A defesa do ex-presidente Jair Bolsonaro (PL) solicitou ao ministro Alexandre de Moraes, do Supremo Tribunal Federal (STF), autorização para que ele receba assistência religiosa na Superintendência da Polícia Federal, em Brasília, onde está preso.
De acordo com os advogados, Bolsonaro contava com acompanhamento espiritual semanal enquanto cumpria prisão domiciliar, sem que houvesse qualquer registro de incidentes, prejuízo institucional ou quebra da ordem pública. Com a transferência para o regime fechado, segundo a defesa, esse tipo de assistência teria se tornado inviável.
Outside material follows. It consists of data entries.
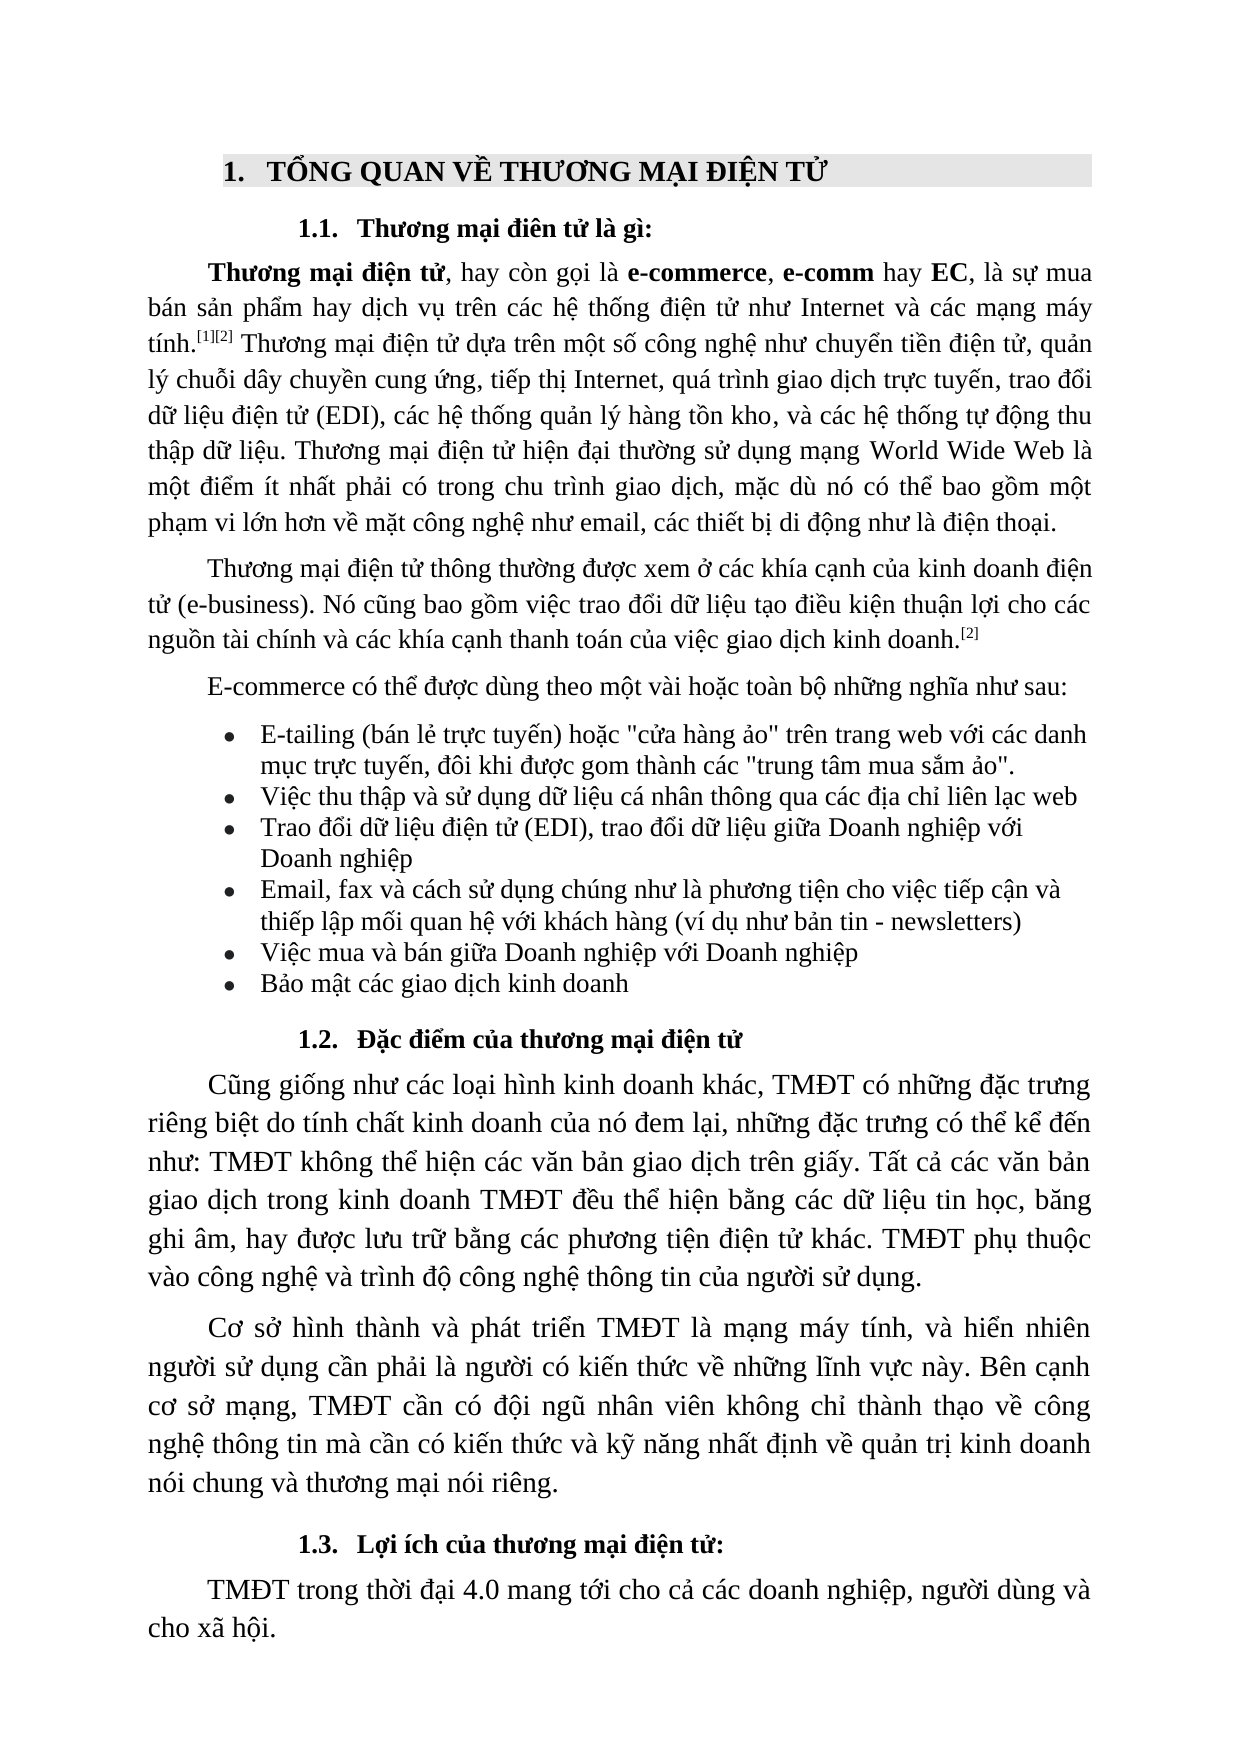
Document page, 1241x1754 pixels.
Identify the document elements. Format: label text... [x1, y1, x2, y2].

list Trao đổi dữ liệu điện tử (EDI), trao đổi dữ liệu giữa Doanh nghiệp với Doanh nghiệp [223, 811, 1092, 874]
text Thương mại điện tử, hay còn gọi là e-commerce, e-comm hay EC, là sự mua bán sản phẩm hay dịch vụ trên các hệ thống điện tử như Internet và các mạng máy tính.[1][2] Thương mại điện tử dựa trên một số công nghệ như chuyển tiền điện tử, quản lý chuỗi dây chuyền cung ứng, tiếp thị Internet, quá trình giao dịch trực tuyến, trao đổi dữ liệu điện tử (EDI), các hệ thống quản lý hàng tồn kho, và các hệ thống tự động thu thập dữ liệu. Thương mại điện tử hiện đại thường sử dụng mạng World Wide Web là một điểm ít nhất phải có trong chu trình giao dịch, mặc dù nó có thể bao gồm một phạm vi lớn hơn về mặt công nghệ như email, các thiết bị di động như là điện thoại. [148, 256, 1092, 537]
text Cũng giống như các loại hình kinh doanh khác, TMĐT có những đặc trưng riêng biệt do tính chất kinh doanh của nó đem lại, những đặc trưng có thể kể đến như: TMĐT không thể hiện các văn bản giao dịch trên giấy. Tất cả các văn bản giao dịch trong kinh doanh TMĐT đều thể hiện bằng các dữ liệu tin học, băng ghi âm, hay được lưu trữ bằng các phương tiện điện tử khác. TMĐT phụ thuộc vào công nghệ và trình độ công nghệ thông tin của người sử dụng. [148, 1067, 1092, 1293]
subtitle 1.3. Lợi ích của thương mại điện tử: [298, 1528, 1092, 1559]
list Việc mua và bán giữa Doanh nghiệp với Doanh nghiệp [223, 936, 1092, 967]
text Cơ sở hình thành và phát triển TMĐT là mạng máy tính, và hiển nhiên người sử dụng cần phải là người có kiến thức về những lĩnh vực này. Bên cạnh cơ sở mạng, TMĐT cần có đội ngũ nhân viên không chỉ thành thạo về công nghệ thông tin mà cần có kiến thức và kỹ năng nhất định về quản trị kinh doanh nói chung và thương mại nói riêng. [148, 1311, 1092, 1498]
subtitle 1. TỔNG QUAN VỀ THƯƠNG MẠI ĐIỆN TỬ [223, 154, 1092, 187]
subtitle 1.1. Thương mại điên tử là gì: [298, 212, 1092, 243]
subtitle 1.2. Đặc điểm của thương mại điện tử [298, 1023, 1092, 1054]
text E-commerce có thể được dùng theo một vài hoặc toàn bộ những nghĩa như sau: [148, 670, 1092, 701]
list E-tailing (bán lẻ trực tuyến) hoặc "cửa hàng ảo" trên trang web với các danh mục trực tuyến, đôi khi được gom thành các "trung tâm mua sắm ảo". [223, 718, 1092, 780]
list Bảo mật các giao dịch kinh doanh [223, 967, 1092, 998]
text TMĐT trong thời đại 4.0 mang tới cho cả các doanh nghiệp, người dùng và cho xã hội. [148, 1572, 1092, 1644]
list Email, fax và cách sử dụng chúng như là phương tiện cho việc tiếp cận và thiếp lập mối quan hệ với khách hàng (ví dụ như bản tin - newsletters) [223, 874, 1092, 936]
list Việc thu thập và sử dụng dữ liệu cá nhân thông qua các địa chỉ liên lạc web [223, 780, 1092, 811]
text Thương mại điện tử thông thường được xem ở các khía cạnh của kinh doanh điện tử (e-business). Nó cũng bao gồm việc trao đổi dữ liệu tạo điều kiện thuận lợi cho các nguồn tài chính và các khía cạnh thanh toán của việc giao dịch kinh doanh.[2] [148, 552, 1092, 655]
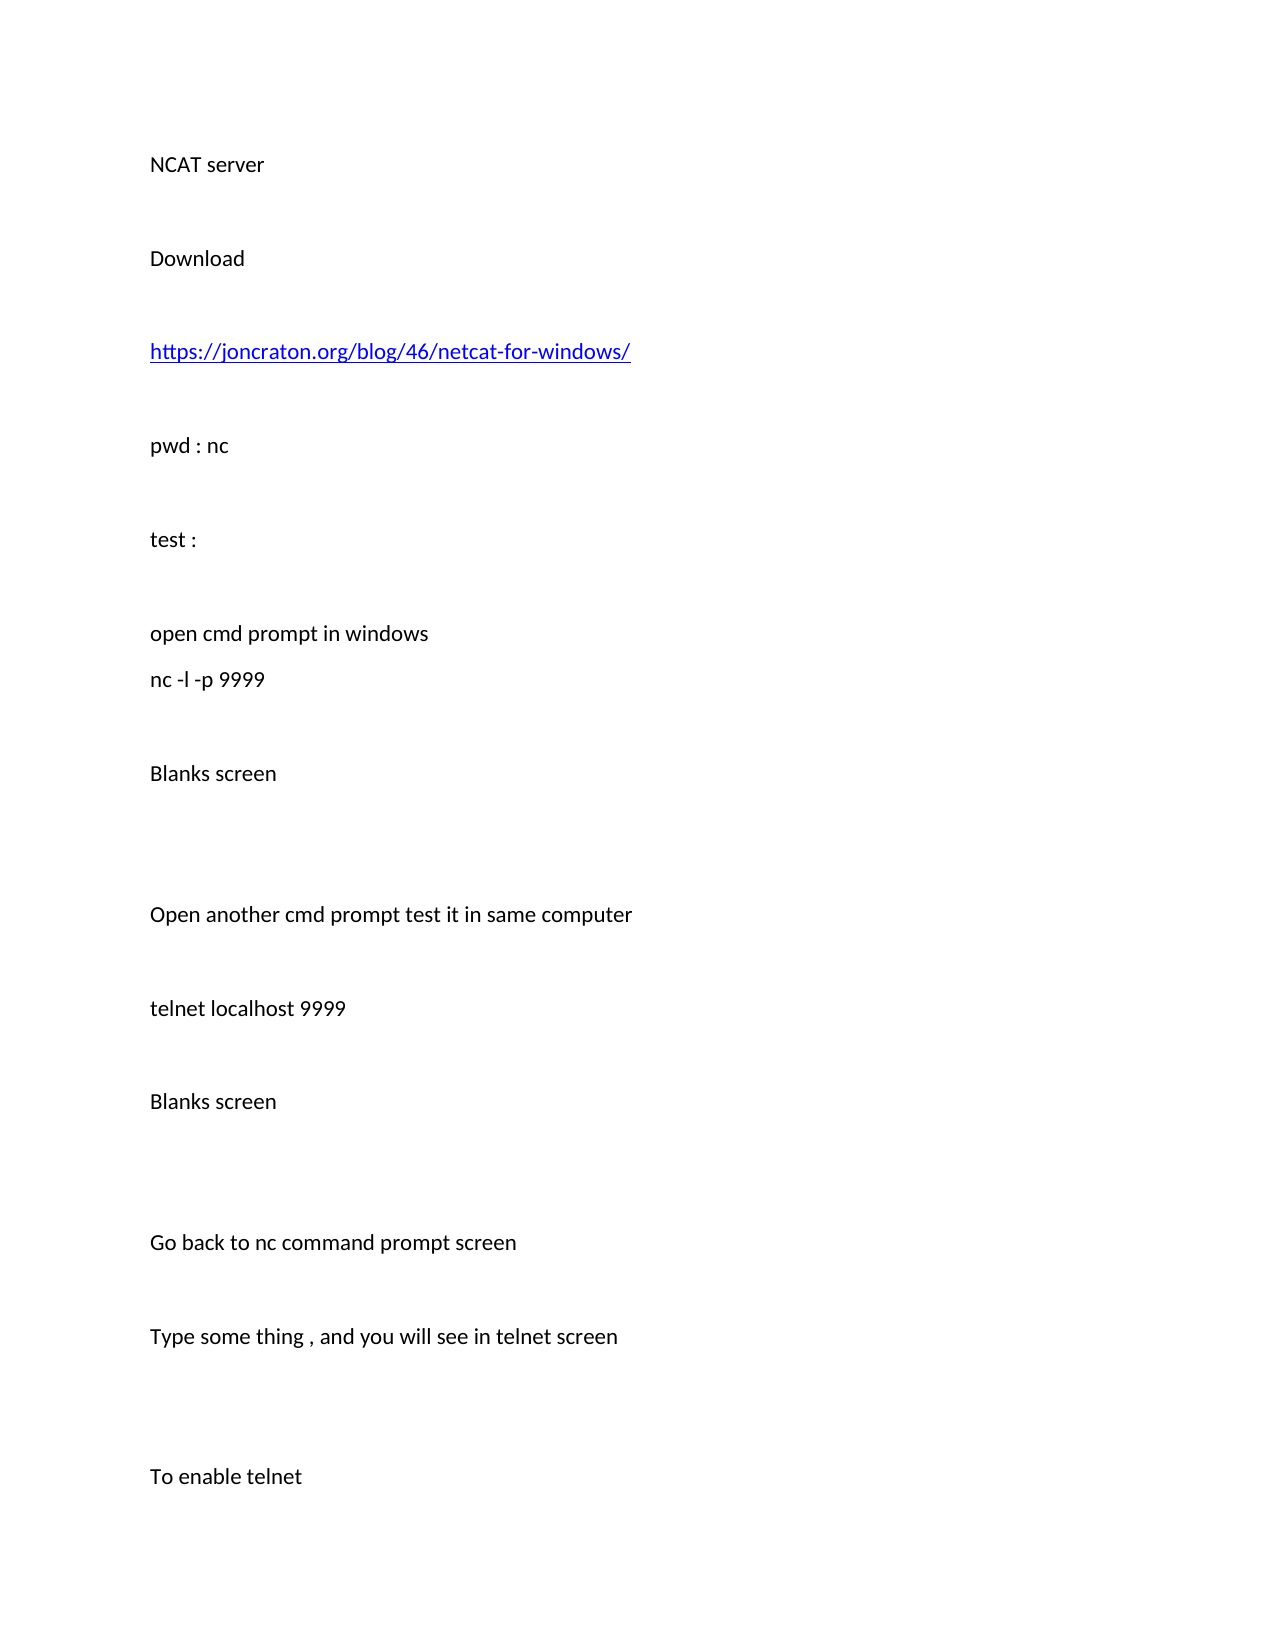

Defesa de Bolsonaro pede assistência religiosa a Jair Bolsonaro
No pedido encaminhado ao STF, os advogados solicitam autorização para que dois líderes religiosos façam o atendimento espiritual do ex-presidente: o ex-deputado federal e bispo Robson Rodovalho, da igreja Sara Nossa Terra, e o deputado distrital e pastor Thiago Manzoni (PL).
A defesa relembra que, em setembro do ano passado, Alexandre de Moraes negou a inclusão de Robson Rodovalho no grupo de oração autorizado a frequentar a residência de Bolsonaro. Na ocasião, o ministro argumentou que o bispo não havia participado de encontros anteriores e manteve a autorização apenas para nomes que constavam nos primeiros pedidos apresentados ao Judiciário.
Atualmente, conforme informado pela defesa, o acesso a Jair Bolsonaro na Superintendência da Polícia Federal é restrito. Apenas a ex-primeira-dama Michelle Bolsonaro, os filhos Flávio Bolsonaro (PL-RJ), Carlos Bolsonaro e Jair Renan Bolsonaro (PL-SC), além da filha Laura, da enteada Letícia Marianna Firmo e dos advogados, estão autorizados a visitá-lo.
Advogados de Bolsonaro defendem que a assistência religiosa é um direito garantido por lei
No pedido, os advogados destacam que a Lei de Execução Penal garante ao preso o direito à assistência religiosa, além de permitir a entrada de representantes de diferentes confissões nos locais de custódia, desde que haja manifestação expressa de vontade do detento. A defesa sustenta que se trata de uma “garantia legal e constitucional” e de um elemento básico do respeito à dignidade da pessoa humana.
Segundo os advogados, caso o pedido seja autorizado, o atendimento religioso será realizado de forma individual, com supervisão e sem interferência na rotina da unidade prisional ou risco à segurança. Até o momento, o ministro Alexandre de Moraes não se manifestou sobre o requerimento.